→ **Instructions to follow**: Scan each line of the entries below for the word "parking" and count the ones where it appears. The answer is that number alone.

Supplied data below:

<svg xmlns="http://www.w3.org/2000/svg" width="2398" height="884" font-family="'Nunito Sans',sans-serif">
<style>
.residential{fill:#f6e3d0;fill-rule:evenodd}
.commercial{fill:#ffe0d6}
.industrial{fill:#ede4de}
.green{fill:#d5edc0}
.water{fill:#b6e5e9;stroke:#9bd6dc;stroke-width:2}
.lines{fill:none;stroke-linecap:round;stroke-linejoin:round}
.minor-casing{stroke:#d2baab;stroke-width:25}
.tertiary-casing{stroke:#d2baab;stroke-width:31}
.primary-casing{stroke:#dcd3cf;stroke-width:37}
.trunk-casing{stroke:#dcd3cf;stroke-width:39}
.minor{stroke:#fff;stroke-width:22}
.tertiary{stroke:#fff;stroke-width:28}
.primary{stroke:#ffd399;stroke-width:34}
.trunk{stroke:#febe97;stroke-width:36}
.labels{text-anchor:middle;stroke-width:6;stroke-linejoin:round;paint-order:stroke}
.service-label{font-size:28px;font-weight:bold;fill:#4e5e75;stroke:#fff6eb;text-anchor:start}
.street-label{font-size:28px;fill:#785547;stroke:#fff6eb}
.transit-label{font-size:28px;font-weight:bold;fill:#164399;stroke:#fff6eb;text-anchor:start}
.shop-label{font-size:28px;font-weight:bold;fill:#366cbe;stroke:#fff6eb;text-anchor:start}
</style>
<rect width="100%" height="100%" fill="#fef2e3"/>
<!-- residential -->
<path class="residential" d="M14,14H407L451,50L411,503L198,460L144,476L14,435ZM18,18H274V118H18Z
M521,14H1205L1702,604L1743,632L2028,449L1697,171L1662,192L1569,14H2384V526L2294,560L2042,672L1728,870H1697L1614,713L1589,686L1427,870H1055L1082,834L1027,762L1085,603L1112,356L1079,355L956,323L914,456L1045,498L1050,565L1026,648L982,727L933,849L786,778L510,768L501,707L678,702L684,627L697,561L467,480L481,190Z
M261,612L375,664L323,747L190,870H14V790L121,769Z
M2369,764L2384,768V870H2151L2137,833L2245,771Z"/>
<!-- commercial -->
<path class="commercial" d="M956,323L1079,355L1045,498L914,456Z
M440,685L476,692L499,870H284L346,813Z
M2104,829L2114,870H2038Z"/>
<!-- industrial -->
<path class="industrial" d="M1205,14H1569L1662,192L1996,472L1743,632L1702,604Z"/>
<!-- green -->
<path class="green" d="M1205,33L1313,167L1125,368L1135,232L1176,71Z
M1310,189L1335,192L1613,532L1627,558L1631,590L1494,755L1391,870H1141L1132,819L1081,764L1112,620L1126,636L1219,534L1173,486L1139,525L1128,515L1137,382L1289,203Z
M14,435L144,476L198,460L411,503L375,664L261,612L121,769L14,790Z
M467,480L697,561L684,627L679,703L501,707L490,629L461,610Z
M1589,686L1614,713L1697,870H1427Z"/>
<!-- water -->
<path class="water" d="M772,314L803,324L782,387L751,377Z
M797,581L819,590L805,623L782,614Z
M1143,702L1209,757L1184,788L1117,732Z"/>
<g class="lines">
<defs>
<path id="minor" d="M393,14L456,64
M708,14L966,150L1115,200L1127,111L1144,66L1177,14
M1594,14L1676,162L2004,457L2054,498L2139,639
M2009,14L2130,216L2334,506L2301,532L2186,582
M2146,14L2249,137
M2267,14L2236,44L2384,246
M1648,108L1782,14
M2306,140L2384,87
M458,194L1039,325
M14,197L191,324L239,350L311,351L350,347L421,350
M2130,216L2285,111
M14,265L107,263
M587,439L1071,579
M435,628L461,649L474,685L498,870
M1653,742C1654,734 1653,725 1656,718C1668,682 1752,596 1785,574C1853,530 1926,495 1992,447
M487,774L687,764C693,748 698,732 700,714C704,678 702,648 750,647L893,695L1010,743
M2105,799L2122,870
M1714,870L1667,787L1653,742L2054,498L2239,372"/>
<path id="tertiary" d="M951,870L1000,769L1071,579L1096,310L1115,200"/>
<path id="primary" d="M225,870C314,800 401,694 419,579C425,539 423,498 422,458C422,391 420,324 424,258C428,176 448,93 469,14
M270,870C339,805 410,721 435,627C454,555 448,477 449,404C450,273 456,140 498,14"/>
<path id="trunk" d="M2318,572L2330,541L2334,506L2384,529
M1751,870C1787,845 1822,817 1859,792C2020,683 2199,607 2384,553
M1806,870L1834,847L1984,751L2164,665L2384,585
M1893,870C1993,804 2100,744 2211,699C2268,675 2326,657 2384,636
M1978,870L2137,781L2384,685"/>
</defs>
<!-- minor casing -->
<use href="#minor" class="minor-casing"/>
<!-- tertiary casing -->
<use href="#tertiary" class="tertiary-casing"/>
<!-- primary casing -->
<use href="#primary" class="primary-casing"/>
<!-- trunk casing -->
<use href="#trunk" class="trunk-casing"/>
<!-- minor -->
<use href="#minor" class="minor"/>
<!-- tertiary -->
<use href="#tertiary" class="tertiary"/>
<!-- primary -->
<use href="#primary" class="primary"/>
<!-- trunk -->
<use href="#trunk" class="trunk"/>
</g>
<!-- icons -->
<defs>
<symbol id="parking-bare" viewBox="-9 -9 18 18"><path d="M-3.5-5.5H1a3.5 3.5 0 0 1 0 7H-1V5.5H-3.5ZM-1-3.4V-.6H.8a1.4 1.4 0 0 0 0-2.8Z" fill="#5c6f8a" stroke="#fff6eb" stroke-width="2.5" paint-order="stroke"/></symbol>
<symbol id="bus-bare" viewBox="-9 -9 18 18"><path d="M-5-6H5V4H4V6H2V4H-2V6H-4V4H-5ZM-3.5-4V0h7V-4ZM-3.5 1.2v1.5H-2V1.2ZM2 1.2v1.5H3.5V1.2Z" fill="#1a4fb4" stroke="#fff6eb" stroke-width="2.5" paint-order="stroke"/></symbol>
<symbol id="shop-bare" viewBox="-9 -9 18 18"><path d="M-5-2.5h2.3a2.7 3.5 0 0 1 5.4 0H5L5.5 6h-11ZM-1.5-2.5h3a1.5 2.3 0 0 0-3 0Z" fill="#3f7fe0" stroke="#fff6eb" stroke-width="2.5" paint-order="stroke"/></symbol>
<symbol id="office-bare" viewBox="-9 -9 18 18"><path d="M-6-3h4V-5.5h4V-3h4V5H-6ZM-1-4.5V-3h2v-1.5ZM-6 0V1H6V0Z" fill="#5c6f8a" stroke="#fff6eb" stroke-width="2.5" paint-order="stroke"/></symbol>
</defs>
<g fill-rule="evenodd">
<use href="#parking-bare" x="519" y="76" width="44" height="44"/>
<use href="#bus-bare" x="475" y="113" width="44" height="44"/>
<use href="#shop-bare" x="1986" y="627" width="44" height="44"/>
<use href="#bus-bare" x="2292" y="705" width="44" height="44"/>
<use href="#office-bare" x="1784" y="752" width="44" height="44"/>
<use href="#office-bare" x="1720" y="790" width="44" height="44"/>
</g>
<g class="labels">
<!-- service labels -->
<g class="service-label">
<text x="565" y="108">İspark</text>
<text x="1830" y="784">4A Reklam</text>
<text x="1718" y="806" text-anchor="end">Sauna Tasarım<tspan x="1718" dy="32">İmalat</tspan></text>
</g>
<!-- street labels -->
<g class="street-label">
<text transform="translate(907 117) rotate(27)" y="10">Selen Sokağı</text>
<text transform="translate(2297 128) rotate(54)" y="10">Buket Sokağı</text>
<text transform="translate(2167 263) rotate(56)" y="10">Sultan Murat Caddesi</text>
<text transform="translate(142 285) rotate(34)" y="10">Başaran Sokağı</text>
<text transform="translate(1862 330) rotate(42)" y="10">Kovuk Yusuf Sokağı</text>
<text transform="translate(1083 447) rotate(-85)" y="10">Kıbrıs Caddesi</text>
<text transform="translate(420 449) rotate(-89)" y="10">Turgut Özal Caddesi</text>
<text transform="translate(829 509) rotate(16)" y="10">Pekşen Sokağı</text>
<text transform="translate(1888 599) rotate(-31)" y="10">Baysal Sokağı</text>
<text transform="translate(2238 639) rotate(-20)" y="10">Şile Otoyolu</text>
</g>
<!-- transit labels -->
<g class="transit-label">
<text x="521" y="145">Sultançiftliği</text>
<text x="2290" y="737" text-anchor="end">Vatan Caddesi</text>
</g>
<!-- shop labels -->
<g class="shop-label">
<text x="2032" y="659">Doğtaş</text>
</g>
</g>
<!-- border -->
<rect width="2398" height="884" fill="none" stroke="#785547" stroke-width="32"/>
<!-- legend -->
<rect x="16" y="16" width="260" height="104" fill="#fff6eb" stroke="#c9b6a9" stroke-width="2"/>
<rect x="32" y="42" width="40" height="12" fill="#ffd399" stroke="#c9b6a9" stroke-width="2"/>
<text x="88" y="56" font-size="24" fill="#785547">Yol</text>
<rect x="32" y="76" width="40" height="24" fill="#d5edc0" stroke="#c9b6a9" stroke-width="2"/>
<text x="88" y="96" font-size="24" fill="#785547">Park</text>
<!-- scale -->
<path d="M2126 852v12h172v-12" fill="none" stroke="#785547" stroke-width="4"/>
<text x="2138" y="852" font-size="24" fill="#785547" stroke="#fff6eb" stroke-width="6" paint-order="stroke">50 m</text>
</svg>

End of Supplied data.

→ **Problem solution**: 2